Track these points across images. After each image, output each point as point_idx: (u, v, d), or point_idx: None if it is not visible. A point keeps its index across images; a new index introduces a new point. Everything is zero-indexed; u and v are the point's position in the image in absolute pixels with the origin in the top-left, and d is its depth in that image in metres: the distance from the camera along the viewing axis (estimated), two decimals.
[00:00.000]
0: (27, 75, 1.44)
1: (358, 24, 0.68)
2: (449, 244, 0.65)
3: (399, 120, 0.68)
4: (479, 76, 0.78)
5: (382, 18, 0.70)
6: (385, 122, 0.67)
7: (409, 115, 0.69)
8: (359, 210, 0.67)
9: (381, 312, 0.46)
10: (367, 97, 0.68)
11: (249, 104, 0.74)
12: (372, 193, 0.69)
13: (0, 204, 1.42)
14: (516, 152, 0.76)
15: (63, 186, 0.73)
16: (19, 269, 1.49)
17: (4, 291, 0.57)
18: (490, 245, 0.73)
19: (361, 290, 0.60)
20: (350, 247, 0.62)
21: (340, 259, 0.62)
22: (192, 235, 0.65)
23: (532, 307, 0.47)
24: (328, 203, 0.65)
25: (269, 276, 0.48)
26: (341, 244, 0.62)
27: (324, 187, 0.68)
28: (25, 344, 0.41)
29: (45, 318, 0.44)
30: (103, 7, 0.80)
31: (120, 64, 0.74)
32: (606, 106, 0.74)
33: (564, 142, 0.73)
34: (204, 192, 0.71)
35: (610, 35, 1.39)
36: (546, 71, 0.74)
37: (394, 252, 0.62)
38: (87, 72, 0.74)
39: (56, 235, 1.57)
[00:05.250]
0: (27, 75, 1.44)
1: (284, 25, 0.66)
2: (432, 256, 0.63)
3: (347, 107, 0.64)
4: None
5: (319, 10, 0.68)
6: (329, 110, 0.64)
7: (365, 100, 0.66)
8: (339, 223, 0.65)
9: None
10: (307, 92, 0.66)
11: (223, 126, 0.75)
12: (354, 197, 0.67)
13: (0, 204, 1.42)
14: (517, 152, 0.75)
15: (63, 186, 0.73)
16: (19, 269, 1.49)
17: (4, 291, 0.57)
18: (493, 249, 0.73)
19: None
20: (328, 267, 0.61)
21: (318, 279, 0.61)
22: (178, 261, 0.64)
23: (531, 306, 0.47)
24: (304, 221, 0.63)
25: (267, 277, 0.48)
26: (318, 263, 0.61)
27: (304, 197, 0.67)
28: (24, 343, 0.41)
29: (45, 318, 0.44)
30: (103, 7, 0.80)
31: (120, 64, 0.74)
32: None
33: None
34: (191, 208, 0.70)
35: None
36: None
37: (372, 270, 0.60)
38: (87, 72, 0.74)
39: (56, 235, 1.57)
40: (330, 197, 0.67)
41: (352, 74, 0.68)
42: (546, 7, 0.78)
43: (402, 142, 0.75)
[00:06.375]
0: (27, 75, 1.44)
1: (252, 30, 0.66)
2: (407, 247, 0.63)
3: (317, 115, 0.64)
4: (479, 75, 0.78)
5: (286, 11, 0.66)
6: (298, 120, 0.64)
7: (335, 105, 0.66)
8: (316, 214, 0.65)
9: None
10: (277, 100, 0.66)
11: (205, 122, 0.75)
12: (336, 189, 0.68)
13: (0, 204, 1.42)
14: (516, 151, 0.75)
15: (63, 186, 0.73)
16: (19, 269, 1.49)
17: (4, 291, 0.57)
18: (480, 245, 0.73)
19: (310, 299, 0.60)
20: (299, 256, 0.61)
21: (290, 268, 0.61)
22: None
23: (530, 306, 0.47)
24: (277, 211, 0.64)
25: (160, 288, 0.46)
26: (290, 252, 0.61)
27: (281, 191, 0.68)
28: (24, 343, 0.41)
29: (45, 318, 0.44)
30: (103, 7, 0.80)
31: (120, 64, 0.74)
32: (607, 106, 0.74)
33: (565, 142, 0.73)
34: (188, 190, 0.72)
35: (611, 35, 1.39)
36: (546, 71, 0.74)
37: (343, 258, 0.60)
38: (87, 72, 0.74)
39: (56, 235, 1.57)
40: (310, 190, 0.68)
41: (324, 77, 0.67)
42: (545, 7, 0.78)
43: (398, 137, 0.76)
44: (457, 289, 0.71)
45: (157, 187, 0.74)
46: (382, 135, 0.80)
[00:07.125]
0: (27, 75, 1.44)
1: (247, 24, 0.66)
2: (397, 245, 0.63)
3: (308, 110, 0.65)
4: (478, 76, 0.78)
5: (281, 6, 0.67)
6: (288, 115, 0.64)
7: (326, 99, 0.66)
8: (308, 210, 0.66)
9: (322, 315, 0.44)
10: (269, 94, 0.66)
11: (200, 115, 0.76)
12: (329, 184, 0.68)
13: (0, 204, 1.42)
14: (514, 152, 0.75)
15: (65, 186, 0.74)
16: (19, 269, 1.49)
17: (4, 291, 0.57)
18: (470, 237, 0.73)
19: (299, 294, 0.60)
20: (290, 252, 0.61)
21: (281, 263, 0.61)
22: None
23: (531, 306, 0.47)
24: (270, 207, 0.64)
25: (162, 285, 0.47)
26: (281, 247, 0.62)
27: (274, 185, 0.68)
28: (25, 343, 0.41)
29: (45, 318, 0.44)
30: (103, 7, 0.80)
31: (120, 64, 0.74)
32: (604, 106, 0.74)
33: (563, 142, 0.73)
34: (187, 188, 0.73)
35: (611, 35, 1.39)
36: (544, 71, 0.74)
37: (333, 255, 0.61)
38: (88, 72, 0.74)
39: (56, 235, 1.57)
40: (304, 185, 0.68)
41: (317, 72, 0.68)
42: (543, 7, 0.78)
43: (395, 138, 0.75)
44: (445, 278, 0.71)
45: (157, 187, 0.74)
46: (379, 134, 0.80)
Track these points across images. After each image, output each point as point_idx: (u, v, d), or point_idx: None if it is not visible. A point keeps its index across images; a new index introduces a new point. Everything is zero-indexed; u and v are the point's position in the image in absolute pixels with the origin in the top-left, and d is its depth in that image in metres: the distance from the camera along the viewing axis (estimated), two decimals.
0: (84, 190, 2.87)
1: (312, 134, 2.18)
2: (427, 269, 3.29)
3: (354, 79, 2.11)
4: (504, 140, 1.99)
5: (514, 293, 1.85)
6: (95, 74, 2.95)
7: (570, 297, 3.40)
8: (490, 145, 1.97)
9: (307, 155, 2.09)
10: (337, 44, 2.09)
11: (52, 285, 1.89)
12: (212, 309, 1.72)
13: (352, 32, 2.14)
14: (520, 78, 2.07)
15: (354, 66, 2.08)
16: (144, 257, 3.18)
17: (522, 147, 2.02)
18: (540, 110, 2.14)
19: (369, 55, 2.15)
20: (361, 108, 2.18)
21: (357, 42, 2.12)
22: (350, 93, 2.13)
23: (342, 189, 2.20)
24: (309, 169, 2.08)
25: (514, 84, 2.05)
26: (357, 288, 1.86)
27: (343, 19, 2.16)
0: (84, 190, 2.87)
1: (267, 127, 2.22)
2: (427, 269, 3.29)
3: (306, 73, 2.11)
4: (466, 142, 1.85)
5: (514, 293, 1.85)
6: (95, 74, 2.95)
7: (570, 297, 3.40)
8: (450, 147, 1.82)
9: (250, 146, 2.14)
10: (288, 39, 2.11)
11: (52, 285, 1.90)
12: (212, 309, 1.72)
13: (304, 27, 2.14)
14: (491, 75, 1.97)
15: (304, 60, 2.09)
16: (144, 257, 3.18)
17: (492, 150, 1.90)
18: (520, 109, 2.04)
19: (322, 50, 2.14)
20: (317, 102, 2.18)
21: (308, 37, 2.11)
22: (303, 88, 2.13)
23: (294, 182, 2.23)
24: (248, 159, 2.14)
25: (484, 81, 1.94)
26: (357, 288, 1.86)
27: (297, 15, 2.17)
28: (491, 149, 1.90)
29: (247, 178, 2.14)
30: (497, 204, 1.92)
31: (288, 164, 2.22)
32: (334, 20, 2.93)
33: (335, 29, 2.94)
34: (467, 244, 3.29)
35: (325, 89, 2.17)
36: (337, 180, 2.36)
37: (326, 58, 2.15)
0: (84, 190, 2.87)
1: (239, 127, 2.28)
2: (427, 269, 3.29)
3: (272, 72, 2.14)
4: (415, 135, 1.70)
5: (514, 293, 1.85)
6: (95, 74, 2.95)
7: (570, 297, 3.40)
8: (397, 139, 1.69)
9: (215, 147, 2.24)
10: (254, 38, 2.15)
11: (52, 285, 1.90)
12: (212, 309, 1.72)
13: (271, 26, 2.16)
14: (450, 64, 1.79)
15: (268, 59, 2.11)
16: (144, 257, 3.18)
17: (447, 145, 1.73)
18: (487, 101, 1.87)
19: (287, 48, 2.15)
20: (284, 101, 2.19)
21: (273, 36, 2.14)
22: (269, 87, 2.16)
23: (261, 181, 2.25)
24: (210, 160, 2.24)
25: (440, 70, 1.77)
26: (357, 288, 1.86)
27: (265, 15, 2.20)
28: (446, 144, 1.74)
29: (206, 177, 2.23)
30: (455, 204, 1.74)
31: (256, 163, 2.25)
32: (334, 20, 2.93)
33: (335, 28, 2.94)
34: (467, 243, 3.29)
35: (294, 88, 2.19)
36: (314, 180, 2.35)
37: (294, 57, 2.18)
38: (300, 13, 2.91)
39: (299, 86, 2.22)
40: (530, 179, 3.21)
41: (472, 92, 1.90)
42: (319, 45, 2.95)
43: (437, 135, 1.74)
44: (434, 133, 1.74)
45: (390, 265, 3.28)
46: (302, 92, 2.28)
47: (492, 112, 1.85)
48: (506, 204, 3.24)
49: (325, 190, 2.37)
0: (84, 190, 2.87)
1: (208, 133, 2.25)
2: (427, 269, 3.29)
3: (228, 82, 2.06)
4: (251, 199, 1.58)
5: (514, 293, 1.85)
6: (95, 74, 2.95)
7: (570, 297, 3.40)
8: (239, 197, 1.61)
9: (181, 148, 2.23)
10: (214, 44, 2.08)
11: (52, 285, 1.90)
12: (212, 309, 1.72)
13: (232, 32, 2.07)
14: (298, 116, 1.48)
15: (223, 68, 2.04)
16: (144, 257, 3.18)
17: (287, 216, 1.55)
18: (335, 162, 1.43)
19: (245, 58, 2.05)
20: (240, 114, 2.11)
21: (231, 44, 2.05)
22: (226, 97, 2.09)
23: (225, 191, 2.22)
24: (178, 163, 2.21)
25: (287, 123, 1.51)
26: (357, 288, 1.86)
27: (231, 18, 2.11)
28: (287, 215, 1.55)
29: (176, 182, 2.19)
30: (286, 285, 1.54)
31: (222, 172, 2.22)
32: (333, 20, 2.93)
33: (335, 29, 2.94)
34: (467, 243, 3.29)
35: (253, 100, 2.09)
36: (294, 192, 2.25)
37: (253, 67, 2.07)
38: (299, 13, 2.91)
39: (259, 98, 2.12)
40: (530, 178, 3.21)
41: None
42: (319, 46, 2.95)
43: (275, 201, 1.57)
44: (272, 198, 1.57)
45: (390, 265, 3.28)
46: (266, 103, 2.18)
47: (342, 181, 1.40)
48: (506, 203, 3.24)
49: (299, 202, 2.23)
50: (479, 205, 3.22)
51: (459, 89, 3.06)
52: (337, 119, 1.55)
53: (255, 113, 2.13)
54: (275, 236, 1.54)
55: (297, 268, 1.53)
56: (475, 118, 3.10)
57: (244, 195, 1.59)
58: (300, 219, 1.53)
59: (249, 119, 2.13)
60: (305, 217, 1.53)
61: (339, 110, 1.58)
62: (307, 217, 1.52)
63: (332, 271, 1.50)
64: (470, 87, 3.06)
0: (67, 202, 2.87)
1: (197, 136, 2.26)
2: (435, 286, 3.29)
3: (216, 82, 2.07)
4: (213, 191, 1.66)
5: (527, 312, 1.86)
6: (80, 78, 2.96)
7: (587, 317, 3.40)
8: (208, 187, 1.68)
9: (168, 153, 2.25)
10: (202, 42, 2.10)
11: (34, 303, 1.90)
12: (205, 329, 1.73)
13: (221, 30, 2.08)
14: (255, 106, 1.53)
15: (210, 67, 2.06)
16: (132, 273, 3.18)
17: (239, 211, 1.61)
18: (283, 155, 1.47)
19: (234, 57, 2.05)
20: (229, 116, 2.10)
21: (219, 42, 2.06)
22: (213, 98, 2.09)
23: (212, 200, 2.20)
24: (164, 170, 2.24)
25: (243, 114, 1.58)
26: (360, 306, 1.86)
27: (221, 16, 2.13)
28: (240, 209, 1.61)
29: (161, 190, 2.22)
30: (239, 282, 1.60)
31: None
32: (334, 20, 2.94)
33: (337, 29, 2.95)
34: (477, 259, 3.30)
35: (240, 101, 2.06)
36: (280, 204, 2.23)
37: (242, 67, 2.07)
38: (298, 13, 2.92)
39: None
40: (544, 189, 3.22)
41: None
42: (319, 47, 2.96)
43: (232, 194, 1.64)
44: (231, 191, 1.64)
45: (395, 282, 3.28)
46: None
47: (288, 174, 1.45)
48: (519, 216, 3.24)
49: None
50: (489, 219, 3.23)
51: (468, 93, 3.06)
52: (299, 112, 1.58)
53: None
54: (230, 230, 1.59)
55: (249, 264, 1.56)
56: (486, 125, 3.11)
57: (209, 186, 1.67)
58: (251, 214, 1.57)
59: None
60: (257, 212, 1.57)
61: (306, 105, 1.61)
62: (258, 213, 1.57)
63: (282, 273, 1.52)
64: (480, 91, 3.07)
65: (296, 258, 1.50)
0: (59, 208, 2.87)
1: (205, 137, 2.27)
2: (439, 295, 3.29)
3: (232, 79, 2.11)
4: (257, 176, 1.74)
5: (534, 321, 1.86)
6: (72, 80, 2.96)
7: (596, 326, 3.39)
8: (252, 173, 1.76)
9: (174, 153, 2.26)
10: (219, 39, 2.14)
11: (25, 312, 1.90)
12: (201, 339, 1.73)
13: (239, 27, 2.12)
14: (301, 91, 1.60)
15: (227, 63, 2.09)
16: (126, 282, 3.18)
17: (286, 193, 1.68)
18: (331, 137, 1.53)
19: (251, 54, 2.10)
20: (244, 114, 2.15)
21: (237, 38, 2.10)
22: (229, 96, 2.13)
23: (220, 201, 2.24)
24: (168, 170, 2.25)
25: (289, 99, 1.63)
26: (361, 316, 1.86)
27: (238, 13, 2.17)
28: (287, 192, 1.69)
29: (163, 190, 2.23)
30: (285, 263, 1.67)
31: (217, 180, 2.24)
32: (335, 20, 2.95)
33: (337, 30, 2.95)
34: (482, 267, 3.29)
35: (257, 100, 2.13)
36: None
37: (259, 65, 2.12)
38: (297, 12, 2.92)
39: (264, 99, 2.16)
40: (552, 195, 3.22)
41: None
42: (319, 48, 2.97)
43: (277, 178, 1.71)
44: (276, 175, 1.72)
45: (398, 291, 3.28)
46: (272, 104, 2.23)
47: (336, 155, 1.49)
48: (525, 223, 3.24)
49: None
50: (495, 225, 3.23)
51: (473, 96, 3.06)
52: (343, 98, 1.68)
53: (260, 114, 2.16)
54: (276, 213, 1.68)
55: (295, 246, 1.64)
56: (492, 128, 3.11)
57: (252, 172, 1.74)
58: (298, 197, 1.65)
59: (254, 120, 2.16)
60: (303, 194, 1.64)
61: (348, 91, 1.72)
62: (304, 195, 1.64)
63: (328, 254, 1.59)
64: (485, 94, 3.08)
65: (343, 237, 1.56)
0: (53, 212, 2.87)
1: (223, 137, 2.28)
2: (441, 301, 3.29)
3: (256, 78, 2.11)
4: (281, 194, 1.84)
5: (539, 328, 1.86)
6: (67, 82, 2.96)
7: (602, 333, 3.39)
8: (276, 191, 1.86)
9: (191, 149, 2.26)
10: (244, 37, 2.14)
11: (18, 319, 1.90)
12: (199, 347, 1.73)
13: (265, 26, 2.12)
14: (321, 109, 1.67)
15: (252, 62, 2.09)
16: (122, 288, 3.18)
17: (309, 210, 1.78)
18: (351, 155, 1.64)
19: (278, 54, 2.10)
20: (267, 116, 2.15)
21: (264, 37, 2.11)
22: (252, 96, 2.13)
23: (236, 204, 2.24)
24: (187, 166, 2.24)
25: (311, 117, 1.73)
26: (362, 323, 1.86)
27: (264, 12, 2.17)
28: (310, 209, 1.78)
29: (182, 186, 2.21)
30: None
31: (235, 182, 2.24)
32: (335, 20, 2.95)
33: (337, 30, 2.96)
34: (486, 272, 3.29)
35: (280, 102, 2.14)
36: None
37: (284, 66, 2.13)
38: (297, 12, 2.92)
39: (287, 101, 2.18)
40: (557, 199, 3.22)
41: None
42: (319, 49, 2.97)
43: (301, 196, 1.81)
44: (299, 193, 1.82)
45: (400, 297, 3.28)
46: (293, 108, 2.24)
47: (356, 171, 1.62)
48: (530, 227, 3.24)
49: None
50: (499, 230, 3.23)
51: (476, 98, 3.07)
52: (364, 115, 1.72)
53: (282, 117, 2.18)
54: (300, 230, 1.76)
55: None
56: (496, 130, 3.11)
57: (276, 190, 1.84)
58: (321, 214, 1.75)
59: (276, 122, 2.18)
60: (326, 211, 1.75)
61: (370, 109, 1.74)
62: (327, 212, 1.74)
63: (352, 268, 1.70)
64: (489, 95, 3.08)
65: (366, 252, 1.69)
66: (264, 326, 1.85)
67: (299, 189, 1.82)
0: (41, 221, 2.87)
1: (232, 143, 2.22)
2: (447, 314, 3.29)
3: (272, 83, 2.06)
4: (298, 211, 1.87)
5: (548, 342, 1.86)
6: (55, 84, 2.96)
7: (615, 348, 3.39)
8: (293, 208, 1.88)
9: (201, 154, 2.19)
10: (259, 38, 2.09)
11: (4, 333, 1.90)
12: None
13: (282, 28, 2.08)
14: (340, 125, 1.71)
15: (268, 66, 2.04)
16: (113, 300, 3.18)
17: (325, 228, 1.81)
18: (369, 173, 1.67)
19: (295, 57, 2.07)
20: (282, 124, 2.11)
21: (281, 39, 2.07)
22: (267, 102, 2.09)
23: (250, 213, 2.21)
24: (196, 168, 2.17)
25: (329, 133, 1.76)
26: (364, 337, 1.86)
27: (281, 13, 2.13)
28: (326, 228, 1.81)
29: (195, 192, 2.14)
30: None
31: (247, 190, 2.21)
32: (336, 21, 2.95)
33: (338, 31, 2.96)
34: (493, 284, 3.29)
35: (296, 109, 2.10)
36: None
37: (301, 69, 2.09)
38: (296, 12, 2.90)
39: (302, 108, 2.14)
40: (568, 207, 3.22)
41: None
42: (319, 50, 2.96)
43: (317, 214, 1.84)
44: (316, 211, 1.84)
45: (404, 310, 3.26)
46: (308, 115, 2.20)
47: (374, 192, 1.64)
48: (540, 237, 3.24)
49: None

____

Where the line holding "11: (52, 285, 1.89)" appears in the listing above, start reproducing exactly, and end with the line holding "48: (506, 204, 3.24)".

11: (52, 285, 1.89)
12: (212, 309, 1.72)
13: (352, 32, 2.14)
14: (520, 78, 2.07)
15: (354, 66, 2.08)
16: (144, 257, 3.18)
17: (522, 147, 2.02)
18: (540, 110, 2.14)
19: (369, 55, 2.15)
20: (361, 108, 2.18)
21: (357, 42, 2.12)
22: (350, 93, 2.13)
23: (342, 189, 2.20)
24: (309, 169, 2.08)
25: (514, 84, 2.05)
26: (357, 288, 1.86)
27: (343, 19, 2.16)
0: (84, 190, 2.87)
1: (267, 127, 2.22)
2: (427, 269, 3.29)
3: (306, 73, 2.11)
4: (466, 142, 1.85)
5: (514, 293, 1.85)
6: (95, 74, 2.95)
7: (570, 297, 3.40)
8: (450, 147, 1.82)
9: (250, 146, 2.14)
10: (288, 39, 2.11)
11: (52, 285, 1.90)
12: (212, 309, 1.72)
13: (304, 27, 2.14)
14: (491, 75, 1.97)
15: (304, 60, 2.09)
16: (144, 257, 3.18)
17: (492, 150, 1.90)
18: (520, 109, 2.04)
19: (322, 50, 2.14)
20: (317, 102, 2.18)
21: (308, 37, 2.11)
22: (303, 88, 2.13)
23: (294, 182, 2.23)
24: (248, 159, 2.14)
25: (484, 81, 1.94)
26: (357, 288, 1.86)
27: (297, 15, 2.17)
28: (491, 149, 1.90)
29: (247, 178, 2.14)
30: (497, 204, 1.92)
31: (288, 164, 2.22)
32: (334, 20, 2.93)
33: (335, 29, 2.94)
34: (467, 244, 3.29)
35: (325, 89, 2.17)
36: (337, 180, 2.36)
37: (326, 58, 2.15)
0: (84, 190, 2.87)
1: (239, 127, 2.28)
2: (427, 269, 3.29)
3: (272, 72, 2.14)
4: (415, 135, 1.70)
5: (514, 293, 1.85)
6: (95, 74, 2.95)
7: (570, 297, 3.40)
8: (397, 139, 1.69)
9: (215, 147, 2.24)
10: (254, 38, 2.15)
11: (52, 285, 1.90)
12: (212, 309, 1.72)
13: (271, 26, 2.16)
14: (450, 64, 1.79)
15: (268, 59, 2.11)
16: (144, 257, 3.18)
17: (447, 145, 1.73)
18: (487, 101, 1.87)
19: (287, 48, 2.15)
20: (284, 101, 2.19)
21: (273, 36, 2.14)
22: (269, 87, 2.16)
23: (261, 181, 2.25)
24: (210, 160, 2.24)
25: (440, 70, 1.77)
26: (357, 288, 1.86)
27: (265, 15, 2.20)
28: (446, 144, 1.74)
29: (206, 177, 2.23)
30: (455, 204, 1.74)
31: (256, 163, 2.25)
32: (334, 20, 2.93)
33: (335, 28, 2.94)
34: (467, 243, 3.29)
35: (294, 88, 2.19)
36: (314, 180, 2.35)
37: (294, 57, 2.18)
38: (300, 13, 2.91)
39: (299, 86, 2.22)
40: (530, 179, 3.21)
41: (472, 92, 1.90)
42: (319, 45, 2.95)
43: (437, 135, 1.74)
44: (434, 133, 1.74)
45: (390, 265, 3.28)
46: (302, 92, 2.28)
47: (492, 112, 1.85)
48: (506, 204, 3.24)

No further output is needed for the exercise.